The Tales of Bunyip

| 31. July 2020 |

Several mythical beasts are thought to originate from animals. Australia with its rich history of fauna is considered an abode of many mythical creatures. One such creature is Bunyip, a water-dwelling beast of terrifying and bizarre qualities assumed to prowl in swamps, creeks, riverbeds, and waterholes. 


Its name, which comes from the aboriginals, literally means “devil” or “an evil spirit”. The natives of Australia believed it to be a human devouring beast that favored the flesh of women and children. They considered the bunyip to be a night creature that creeps up in the dark and hunts for its prey.

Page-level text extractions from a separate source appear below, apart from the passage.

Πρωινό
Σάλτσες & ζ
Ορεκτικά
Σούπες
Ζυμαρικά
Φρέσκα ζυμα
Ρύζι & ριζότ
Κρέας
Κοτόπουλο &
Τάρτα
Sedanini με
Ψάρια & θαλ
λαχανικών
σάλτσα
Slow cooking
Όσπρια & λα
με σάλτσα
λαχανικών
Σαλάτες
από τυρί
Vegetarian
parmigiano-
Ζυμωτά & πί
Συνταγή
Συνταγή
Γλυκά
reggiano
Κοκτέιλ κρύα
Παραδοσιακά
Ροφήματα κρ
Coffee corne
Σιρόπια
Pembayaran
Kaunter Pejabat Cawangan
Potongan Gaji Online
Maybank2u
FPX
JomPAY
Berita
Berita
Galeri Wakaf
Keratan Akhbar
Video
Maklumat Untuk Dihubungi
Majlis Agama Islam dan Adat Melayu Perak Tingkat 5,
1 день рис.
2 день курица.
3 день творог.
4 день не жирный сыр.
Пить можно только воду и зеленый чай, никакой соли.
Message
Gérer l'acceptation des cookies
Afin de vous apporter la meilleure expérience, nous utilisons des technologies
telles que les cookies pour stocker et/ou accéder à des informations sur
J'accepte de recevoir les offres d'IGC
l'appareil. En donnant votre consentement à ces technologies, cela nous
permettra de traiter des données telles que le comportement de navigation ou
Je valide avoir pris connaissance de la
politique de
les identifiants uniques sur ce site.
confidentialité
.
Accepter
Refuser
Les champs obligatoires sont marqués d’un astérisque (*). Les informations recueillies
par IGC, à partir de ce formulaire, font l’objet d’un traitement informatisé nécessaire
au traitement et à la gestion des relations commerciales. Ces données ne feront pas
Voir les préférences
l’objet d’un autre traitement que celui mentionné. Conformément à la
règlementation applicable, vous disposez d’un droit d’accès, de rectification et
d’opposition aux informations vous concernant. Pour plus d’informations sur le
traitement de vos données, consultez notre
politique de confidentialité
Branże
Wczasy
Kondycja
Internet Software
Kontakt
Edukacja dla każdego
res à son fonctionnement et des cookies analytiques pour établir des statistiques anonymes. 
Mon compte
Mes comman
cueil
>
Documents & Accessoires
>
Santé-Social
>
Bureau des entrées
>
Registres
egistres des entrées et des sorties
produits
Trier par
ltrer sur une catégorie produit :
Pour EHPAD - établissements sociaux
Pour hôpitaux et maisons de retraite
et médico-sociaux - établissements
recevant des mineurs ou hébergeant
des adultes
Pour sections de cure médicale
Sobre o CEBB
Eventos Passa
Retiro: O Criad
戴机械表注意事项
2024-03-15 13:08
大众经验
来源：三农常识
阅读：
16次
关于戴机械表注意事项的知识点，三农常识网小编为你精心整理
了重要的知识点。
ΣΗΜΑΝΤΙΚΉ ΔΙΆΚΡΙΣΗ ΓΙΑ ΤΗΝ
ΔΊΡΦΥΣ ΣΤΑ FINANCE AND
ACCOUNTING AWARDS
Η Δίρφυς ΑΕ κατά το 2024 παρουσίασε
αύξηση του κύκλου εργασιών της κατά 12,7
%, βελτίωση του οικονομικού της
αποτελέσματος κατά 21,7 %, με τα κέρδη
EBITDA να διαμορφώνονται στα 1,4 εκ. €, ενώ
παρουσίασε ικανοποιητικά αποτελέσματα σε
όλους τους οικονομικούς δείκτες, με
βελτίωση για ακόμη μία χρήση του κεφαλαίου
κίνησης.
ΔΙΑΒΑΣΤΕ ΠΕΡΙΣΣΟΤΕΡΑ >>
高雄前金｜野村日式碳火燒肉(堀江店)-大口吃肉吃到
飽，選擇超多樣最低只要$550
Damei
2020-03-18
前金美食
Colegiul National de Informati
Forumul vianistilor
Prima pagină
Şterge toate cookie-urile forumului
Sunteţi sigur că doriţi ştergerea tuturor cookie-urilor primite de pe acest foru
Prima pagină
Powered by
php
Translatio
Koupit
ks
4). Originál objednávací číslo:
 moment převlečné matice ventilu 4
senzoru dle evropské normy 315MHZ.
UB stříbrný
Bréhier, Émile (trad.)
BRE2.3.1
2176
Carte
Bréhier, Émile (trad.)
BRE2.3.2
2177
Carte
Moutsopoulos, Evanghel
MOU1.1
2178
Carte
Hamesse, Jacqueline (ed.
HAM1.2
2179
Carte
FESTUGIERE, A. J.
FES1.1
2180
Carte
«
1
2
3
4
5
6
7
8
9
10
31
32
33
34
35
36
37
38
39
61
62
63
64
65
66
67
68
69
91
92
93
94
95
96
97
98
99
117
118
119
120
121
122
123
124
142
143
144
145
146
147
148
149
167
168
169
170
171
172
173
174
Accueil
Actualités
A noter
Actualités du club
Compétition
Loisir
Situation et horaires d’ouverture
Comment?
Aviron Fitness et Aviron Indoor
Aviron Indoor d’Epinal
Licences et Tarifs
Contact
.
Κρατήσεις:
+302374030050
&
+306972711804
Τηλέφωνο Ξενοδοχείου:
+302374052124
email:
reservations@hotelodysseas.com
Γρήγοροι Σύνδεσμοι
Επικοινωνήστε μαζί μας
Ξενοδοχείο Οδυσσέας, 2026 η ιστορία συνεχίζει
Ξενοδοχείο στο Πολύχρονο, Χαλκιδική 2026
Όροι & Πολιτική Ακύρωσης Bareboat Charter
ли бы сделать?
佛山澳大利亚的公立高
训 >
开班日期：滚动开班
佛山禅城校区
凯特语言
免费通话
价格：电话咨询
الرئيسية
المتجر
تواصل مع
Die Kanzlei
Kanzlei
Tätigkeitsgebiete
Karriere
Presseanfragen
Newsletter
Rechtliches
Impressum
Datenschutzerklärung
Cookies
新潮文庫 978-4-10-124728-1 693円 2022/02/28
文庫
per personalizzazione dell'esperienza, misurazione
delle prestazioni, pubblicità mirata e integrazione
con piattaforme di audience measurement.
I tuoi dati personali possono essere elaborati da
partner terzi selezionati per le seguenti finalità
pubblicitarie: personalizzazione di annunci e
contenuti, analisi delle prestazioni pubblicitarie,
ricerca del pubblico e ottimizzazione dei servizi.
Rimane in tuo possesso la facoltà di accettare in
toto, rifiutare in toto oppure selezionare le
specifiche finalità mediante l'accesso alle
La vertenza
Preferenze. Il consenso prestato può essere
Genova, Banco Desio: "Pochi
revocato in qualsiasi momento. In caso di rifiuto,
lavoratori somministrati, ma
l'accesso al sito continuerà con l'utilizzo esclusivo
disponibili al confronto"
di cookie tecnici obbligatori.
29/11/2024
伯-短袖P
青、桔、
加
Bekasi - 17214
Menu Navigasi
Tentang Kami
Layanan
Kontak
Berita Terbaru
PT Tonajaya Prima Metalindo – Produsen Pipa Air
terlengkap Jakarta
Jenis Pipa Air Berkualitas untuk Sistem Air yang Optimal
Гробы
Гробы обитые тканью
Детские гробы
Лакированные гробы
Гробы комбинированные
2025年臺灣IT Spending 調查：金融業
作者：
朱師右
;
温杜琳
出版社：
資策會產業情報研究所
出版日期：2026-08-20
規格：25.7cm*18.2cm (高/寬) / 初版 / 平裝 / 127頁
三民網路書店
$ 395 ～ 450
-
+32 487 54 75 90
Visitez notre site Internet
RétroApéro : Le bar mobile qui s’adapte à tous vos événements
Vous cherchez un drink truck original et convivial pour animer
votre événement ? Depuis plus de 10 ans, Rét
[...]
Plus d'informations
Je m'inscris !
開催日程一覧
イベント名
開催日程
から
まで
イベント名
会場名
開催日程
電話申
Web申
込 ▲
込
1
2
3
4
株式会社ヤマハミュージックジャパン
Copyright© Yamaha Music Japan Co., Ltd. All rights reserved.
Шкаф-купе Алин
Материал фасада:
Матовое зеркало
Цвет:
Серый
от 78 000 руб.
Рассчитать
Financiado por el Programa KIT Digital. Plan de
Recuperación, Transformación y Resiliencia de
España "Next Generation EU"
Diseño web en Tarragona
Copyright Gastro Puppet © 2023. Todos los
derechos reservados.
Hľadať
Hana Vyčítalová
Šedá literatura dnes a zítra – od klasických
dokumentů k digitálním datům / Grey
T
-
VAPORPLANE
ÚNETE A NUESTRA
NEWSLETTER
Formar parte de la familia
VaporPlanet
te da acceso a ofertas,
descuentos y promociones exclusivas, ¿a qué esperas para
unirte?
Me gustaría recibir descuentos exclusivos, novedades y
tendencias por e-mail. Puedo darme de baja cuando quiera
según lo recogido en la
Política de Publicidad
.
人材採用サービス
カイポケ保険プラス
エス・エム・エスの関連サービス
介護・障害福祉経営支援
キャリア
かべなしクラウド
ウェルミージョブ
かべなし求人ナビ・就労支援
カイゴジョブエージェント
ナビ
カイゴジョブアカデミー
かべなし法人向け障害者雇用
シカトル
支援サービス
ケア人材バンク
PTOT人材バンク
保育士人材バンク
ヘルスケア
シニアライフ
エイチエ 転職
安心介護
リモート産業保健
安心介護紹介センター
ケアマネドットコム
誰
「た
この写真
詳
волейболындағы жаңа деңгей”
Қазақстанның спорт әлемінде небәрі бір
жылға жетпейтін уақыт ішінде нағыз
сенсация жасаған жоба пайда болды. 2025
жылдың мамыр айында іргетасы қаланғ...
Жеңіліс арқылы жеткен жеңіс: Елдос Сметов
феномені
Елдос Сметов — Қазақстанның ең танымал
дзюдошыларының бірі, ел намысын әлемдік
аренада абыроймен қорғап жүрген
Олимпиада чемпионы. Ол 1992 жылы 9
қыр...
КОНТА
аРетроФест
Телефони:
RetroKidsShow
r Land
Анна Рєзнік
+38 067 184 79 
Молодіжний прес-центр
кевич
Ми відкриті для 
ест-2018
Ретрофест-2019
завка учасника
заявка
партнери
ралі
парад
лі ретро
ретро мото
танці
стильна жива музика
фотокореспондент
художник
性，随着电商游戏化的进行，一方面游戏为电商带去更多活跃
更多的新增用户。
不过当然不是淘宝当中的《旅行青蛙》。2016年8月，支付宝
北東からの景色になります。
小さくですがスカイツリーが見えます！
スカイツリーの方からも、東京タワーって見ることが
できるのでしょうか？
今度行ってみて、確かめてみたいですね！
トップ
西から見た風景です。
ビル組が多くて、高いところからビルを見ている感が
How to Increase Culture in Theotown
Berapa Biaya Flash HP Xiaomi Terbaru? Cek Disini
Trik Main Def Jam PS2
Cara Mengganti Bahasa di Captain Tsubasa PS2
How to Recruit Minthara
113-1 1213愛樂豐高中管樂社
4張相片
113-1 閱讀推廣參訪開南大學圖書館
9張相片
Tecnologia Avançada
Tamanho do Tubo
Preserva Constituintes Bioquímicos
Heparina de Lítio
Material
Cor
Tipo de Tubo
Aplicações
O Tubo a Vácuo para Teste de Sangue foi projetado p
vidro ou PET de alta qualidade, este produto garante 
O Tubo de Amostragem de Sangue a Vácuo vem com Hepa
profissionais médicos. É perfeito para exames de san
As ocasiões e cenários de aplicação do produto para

They were cautious of their night strolls and visits to the shallow waters and wells.

Some myths describe it as a water spirit that could shape-shift to a massive starfish and some believed it to be a creature with one large eye on its head and a mouth on its belly.

The description of bunyip varies greatly. The earliest accounts of white people describe it as a creature with a crocodile head and a doglike face with tails of a horse, tusks, and a coat of dark fur with a length between 5 to 15 feet. Some reports claimed they have round heads that resemble a bulldog, conspicuous ears, no tail, and whiskers like an otter with a size ranging from 4 to 6 feet. With traits of both water and land-dwelling animal, bunyip has always been considered too ghastly and horrifying with no concrete appearance, as those who have seen the creature up close never survived to tell the tale.

It’s one of the few mythical creatures that support witnesses and proofs to a point where its existence becomes plausible for the people. Along with testimonies of witnesses and news reports there have been discoveries of physical findings. In the 1830s, in the cave of wellington odd hefty fossils were found which were declared by the native historians as those of the bunyips’ but the British archeologists identified the fossils as those of marsupials.

Period drawings and artist’s depictions give terrifying faces to the bunyip which are even grotesque to see. Australia has incorporated the tales of bunyip through various modes in their culture. The Bunyip newspaper and an illustrated children’s book “The Gloomy Bunyip” are to name a few. Be it reality or a myth, the tales of bunyip stretch across the world as widely famous.